One day, on a whim, Margot went up to the child’s room. She had mostly kept downstairs on the far side of the house to stifle the child’s cries. When she reached the doorway, she saw that he still stood in the same spot next to the bed as he did when she first saw him years before. She watched the tears stream down his pale face and listened to his helpless cries.
Margot’s motherly sympathies overcame her and she moved next to the boy and took him in her arms. As she stroked his hair, his sobbing slowly quieted. Eventually, the boy’s whimpers stopped altogether and Margot felt his spirit vanish in her arms.

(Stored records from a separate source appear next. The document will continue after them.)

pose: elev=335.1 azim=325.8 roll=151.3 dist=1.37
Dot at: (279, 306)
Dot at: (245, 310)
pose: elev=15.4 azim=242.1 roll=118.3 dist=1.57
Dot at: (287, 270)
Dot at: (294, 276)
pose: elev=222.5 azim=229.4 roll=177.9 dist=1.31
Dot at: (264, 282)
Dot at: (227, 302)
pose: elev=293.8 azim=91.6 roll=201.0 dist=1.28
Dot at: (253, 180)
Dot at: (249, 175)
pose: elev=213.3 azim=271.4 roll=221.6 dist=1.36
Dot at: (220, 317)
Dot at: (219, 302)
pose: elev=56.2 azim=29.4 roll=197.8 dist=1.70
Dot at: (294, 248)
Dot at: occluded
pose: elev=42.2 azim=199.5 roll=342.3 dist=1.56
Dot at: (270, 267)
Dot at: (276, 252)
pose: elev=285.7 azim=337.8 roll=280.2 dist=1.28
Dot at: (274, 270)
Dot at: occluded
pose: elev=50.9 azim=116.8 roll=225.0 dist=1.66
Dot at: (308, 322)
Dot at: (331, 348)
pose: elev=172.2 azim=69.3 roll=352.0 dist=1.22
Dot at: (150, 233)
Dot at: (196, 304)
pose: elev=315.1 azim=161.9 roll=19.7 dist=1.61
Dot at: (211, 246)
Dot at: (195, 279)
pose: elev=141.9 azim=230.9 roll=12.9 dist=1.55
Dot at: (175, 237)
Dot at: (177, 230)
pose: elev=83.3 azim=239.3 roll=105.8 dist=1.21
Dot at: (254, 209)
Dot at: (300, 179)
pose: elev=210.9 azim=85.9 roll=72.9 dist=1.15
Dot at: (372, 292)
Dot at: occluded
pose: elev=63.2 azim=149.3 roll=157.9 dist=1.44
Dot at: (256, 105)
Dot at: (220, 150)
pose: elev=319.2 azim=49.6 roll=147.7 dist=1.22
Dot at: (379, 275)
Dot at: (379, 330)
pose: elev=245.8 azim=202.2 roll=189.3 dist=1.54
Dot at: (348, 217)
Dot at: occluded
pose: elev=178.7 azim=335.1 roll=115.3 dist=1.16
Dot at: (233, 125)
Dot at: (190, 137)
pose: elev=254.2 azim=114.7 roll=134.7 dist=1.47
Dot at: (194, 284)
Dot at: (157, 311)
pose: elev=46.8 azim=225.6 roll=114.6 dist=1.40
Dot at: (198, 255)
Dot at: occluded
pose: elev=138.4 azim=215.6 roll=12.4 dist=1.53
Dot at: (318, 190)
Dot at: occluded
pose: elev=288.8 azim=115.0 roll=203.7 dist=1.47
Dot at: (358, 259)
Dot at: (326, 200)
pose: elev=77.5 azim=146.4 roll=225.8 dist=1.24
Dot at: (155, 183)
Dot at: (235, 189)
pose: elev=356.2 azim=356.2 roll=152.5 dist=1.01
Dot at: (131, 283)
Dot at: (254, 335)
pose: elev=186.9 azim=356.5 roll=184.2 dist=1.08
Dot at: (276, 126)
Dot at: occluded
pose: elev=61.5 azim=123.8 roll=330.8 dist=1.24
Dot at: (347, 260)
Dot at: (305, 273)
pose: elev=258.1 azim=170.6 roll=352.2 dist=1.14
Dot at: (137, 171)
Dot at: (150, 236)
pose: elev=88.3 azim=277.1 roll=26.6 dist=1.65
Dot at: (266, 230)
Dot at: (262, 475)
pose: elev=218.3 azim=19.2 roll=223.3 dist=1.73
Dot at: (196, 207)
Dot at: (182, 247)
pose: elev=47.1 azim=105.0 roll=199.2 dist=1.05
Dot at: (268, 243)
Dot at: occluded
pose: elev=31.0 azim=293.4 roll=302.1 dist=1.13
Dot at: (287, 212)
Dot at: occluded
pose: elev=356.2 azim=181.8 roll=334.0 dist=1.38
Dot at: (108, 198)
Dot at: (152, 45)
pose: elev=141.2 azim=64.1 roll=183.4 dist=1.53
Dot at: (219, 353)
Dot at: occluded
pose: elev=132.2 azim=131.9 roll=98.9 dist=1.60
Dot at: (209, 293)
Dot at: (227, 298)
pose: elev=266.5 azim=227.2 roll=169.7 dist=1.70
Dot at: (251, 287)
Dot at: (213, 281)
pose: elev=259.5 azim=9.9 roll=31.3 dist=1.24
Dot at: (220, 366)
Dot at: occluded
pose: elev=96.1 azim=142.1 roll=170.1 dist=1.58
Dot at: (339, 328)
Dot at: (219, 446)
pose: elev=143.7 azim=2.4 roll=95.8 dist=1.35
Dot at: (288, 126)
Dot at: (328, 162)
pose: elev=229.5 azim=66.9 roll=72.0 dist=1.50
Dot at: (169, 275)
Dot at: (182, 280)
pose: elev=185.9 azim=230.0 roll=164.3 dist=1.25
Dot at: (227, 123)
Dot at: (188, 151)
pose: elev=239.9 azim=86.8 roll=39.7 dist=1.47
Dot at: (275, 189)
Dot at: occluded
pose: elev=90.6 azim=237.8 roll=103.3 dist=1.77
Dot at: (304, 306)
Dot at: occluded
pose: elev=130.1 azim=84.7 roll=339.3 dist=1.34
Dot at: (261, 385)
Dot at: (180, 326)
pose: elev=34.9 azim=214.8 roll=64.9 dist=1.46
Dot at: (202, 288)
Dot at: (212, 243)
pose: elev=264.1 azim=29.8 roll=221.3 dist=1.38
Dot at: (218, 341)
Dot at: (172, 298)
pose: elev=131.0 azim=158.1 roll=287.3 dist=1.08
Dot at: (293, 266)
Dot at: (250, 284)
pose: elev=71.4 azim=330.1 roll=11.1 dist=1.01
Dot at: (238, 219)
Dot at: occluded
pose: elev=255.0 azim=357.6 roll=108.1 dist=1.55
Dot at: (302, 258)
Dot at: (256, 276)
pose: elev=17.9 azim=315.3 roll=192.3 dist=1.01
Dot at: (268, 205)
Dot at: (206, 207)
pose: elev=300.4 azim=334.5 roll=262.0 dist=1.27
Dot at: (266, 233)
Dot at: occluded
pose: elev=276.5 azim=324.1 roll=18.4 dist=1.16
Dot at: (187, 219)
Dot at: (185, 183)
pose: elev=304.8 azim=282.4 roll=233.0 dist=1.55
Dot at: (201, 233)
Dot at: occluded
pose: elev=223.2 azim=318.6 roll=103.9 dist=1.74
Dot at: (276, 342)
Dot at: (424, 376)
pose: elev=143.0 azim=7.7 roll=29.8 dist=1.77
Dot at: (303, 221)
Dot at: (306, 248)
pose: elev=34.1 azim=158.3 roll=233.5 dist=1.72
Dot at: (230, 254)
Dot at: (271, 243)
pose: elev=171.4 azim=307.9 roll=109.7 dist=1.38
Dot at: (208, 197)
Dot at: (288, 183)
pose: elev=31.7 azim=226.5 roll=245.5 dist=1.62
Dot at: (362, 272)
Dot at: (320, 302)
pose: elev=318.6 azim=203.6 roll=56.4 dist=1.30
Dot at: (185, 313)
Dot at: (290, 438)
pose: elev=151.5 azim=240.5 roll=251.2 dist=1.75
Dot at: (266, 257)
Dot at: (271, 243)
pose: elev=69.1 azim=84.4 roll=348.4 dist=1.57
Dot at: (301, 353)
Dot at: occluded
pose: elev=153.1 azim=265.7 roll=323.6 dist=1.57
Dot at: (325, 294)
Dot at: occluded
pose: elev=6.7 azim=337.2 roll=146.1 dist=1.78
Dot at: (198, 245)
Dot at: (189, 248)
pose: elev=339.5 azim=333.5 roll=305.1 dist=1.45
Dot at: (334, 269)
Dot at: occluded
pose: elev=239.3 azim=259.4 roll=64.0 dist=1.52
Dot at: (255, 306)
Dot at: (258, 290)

It wasn’t her attempt to speak to the boy that had caused him to weep, Margot says. All he needed was one last show of affection – for someone to show they cared.
Afterward, she stood up and felt the calm of her home for the first time in years. This time she felt a different kind of calm.
She tells me this story with her eyes fixed on the floorboards underneath her feet. After the boy she helped more spirits move on by simply gaining the courage to test the manual. We may be dead, she says, but our souls are still human.
The reason she doesn’t move on, she figures, is that she doesn’t guess that she would gain any peace from it. She says that helping other spirits find their peace is how she finds hers.
As for my question about the manual’s restriction on interaction between spirits. She says that all things change, and just as they change, they seem to always go back the same way they came. Just as her family entered the Depression living comfortably, so too did they end it. Just as the boy of six came into the world loved, so too did he leave it. And, just as we take our first breath out of darkness, so too do we take our last breath back into it.
She looks out the window at the dawning day and tells me to hurry home. I thank her for the company and head back to you. I come out through the tree line and turn of Klinger Road and head east, making sure to stay on the far side of the road to avoid upsetting the Haberson’s dogs. I come into the house before dawn and wait for you to wake.
you to wake.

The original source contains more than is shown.